● **PROBLEM REQUIREMENTS**
Quote the listing below in full, line for line, with nothing altered.

Records from a collection:
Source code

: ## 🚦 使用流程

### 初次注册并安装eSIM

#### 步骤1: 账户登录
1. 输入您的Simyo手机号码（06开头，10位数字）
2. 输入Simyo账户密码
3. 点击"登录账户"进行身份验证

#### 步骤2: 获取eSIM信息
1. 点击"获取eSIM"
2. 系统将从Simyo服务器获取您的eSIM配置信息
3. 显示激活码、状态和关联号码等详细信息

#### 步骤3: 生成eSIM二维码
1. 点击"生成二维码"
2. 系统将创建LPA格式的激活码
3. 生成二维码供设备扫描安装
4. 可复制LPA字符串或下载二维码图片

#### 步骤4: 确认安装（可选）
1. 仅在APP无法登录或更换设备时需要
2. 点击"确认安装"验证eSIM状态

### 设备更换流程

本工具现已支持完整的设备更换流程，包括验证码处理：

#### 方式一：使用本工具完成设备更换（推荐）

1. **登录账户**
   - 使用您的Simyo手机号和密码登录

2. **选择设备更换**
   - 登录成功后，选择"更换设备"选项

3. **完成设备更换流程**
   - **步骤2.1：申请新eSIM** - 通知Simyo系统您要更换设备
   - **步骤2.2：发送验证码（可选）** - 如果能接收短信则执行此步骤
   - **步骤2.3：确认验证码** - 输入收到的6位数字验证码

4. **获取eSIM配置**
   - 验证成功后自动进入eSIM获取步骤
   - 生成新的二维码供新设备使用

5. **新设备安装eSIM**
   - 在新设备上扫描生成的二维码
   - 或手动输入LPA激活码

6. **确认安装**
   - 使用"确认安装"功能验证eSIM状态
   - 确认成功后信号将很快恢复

● **EXERCISE SOLUTION**
Source code

: ## 🚦 使用流程

### 初次注册并安装eSIM

#### 步骤1: 账户登录
1. 输入您的Simyo手机号码（06开头，10位数字）
2. 输入Simyo账户密码
3. 点击"登录账户"进行身份验证

#### 步骤2: 获取eSIM信息
1. 点击"获取eSIM"
2. 系统将从Simyo服务器获取您的eSIM配置信息
3. 显示激活码、状态和关联号码等详细信息

#### 步骤3: 生成eSIM二维码
1. 点击"生成二维码"
2. 系统将创建LPA格式的激活码
3. 生成二维码供设备扫描安装
4. 可复制LPA字符串或下载二维码图片

#### 步骤4: 确认安装（可选）
1. 仅在APP无法登录或更换设备时需要
2. 点击"确认安装"验证eSIM状态

### 设备更换流程

本工具现已支持完整的设备更换流程，包括验证码处理：

#### 方式一：使用本工具完成设备更换（推荐）

1. **登录账户**
   - 使用您的Simyo手机号和密码登录

2. **选择设备更换**
   - 登录成功后，选择"更换设备"选项

3. **完成设备更换流程**
   - **步骤2.1：申请新eSIM** - 通知Simyo系统您要更换设备
   - **步骤2.2：发送验证码（可选）** - 如果能接收短信则执行此步骤
   - **步骤2.3：确认验证码** - 输入收到的6位数字验证码

4. **获取eSIM配置**
   - 验证成功后自动进入eSIM获取步骤
   - 生成新的二维码供新设备使用

5. **新设备安装eSIM**
   - 在新设备上扫描生成的二维码
   - 或手动输入LPA激活码

6. **确认安装**
   - 使用"确认安装"功能验证eSIM状态
   - 确认成功后信号将很快恢复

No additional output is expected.